In her directorial debut, seasoned Spanish TV actress Ana Asensio heads to a grimy New York of undocumented workers and lousy cash-in-hand jobs. In the lead role of Luciana, she’s on the run from her old life, washed up in the Big Apple, and living gig to gig. There’s a measured bitterness and a self-destructive streak that seems destined to take her down risky paths.
Asensio’s opening act is one of measured subtlety. Rather than have her characters engage in long, declaratory exposition about life without documentation, she paints their stresses in smaller brushstrokes, like having them pass over a Craigslist job ad because it requires a social security number. There’s almost a dash of mid-Nineties Ken Loach, or more recent Joe Swanberg (also a fan of Super 16, on which this was shot) in the lo-fi depiction of daily grind, of owing the bodega for ice cream or taking crappy jobs to make ends meet.
But this is not Swanberg’s Chicago: this is Larry Fessenden’s New York. As one of two titles under the genre-bending auteur’s Glass Eye Pix shingle (along with Like Me) at SXSW this year, there’s more seething under the skin than dealing with ungrateful kids on a babysitting gig. Her friend/fellow migrant Olga (Natasha Romanova) tells her of a deal that sounds too good to be true: a few hours at a party, no stress with a big payday. Of course, if it sounds too good, it is too good, and there’s something more sinister at the end of the cab ride than bad DJs and watered-down martinis.
Asensio sets herself an almost impossible challenge: a slow, tense second act that is just the mounting tension of a waiting room. How can the third act possibly pay off that invested time? Well, it does. Moreover, she creates a final resolution that avoids any of the trite defaults of a thriller.

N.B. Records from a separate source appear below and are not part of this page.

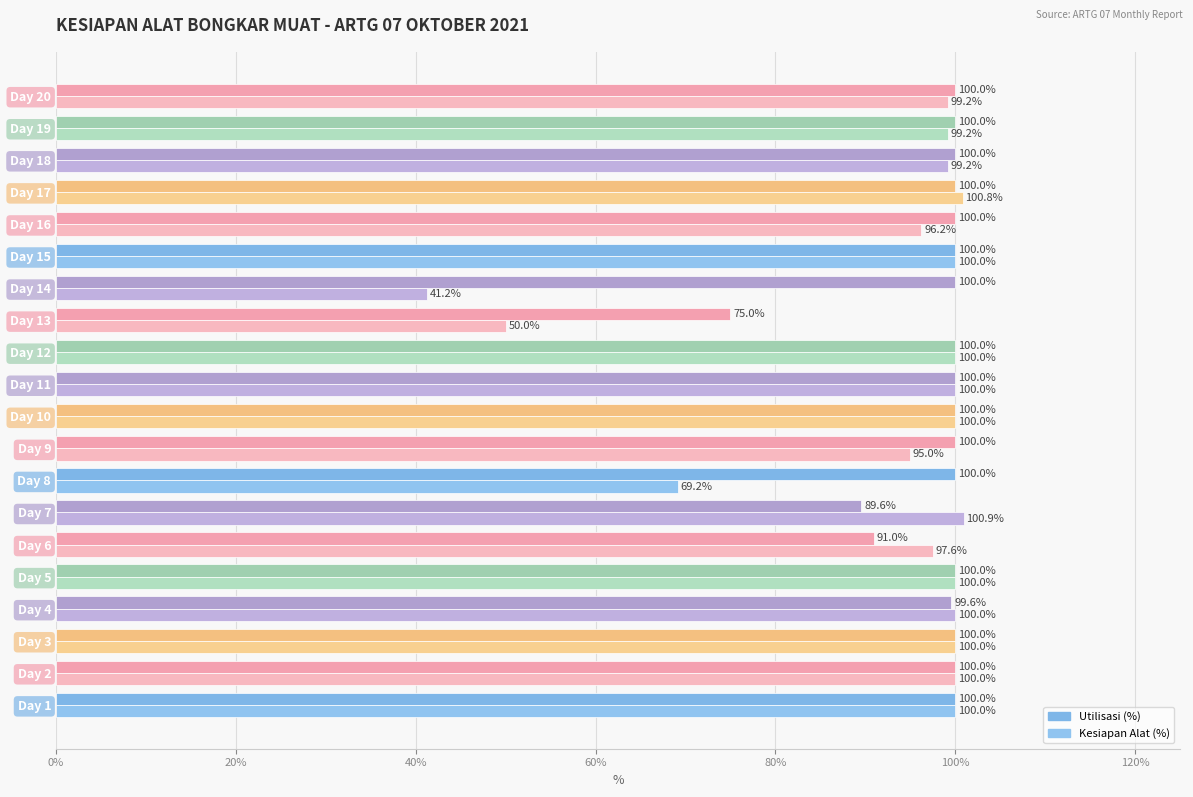

What is the difference between the maximum and second lowest values in the Kesiapan Alat (%) series?

50.9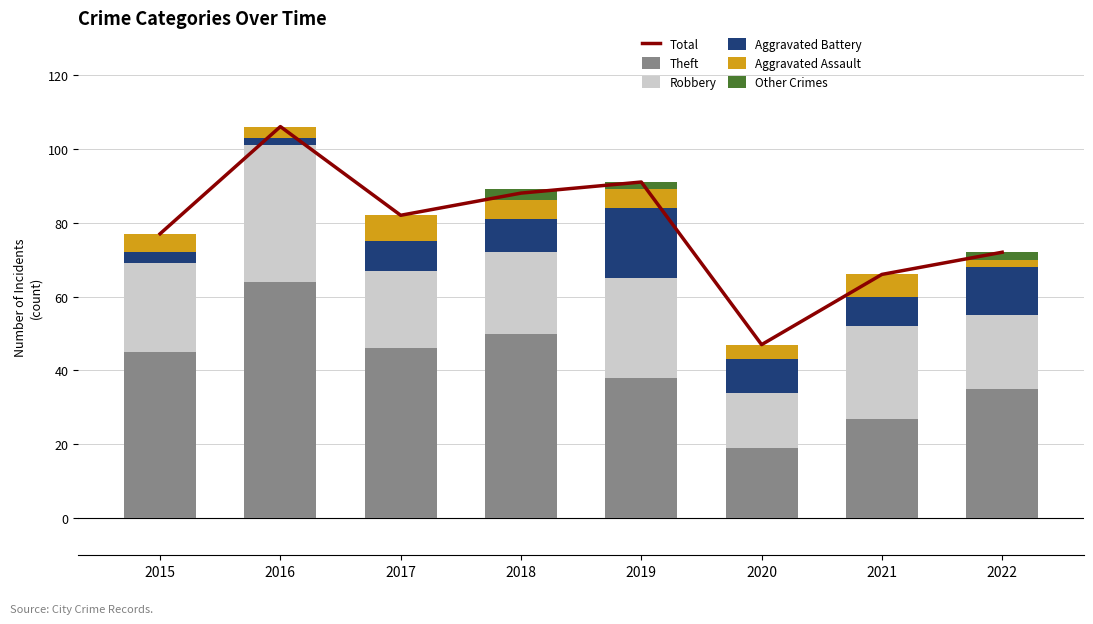

Which category has the highest value across all series?

2016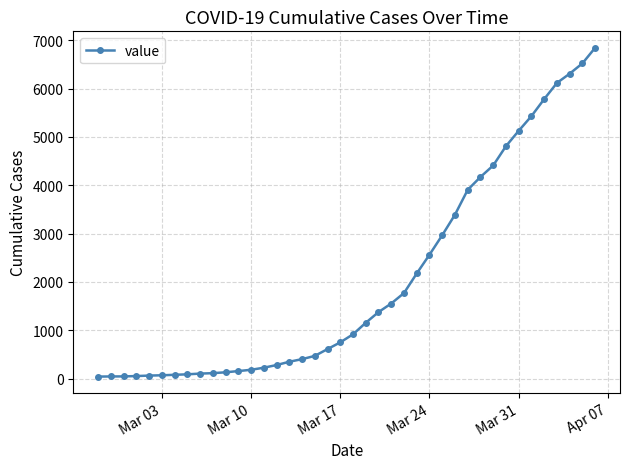

What is the maximum value shown in the chart?

6843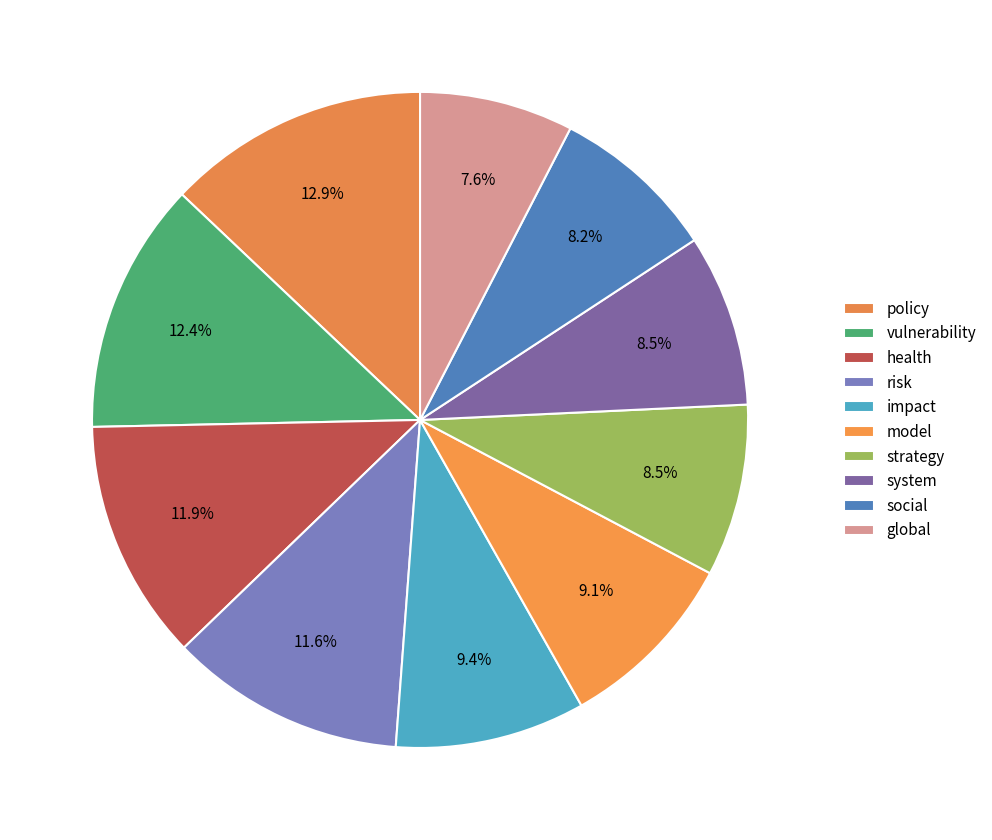

Rank the categories by value from lowest to highest.

global, social, strategy, system, model, impact, risk, health, vulnerability, policy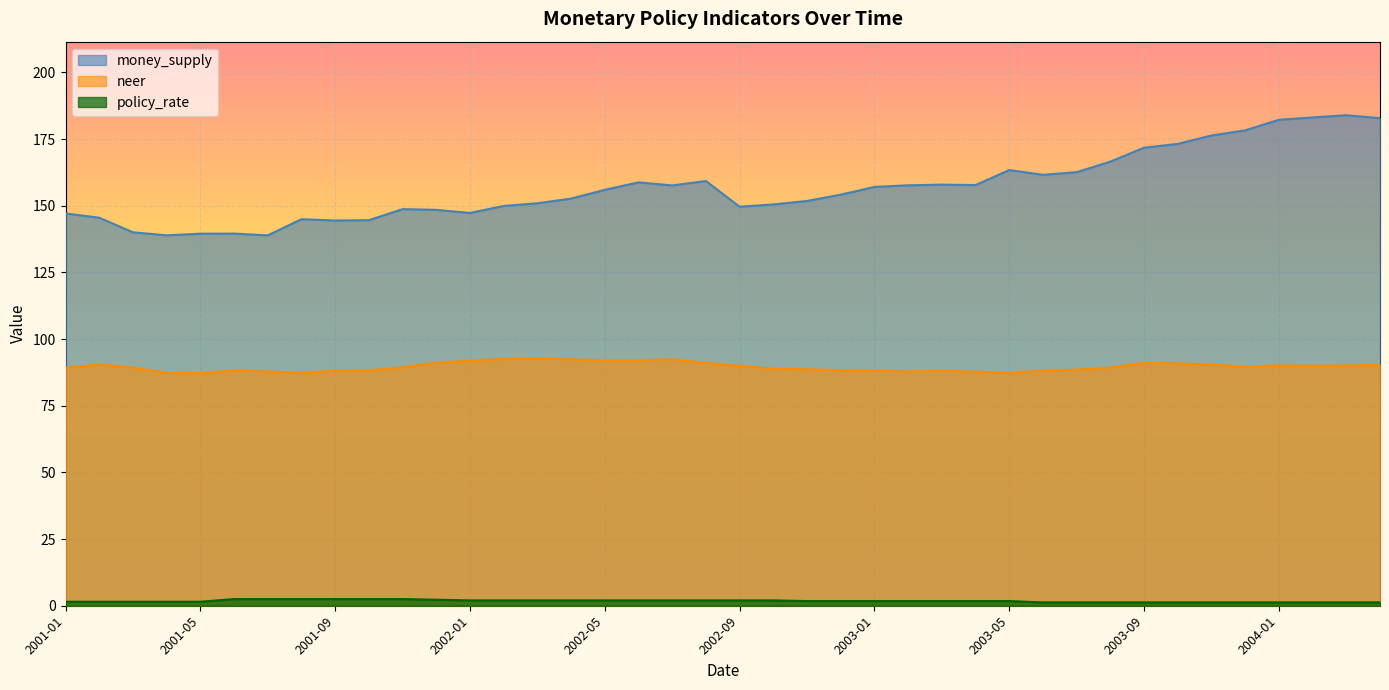

Which series has the largest total across all categories?

money_supply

Most Beautiful Island is a character study of survival in a capitalistic, hierarchical world that is not completely bereft of humanity. Arsenio gives Luciana a true inner life, and even the antagonists make deep emotional sense. And then she puts everyone through a ringer that matches the most devious and nail-biting stories of Roald Dahl’s Tales of the Unexpected, an intriguing and slow-burn reinvention of survival horror.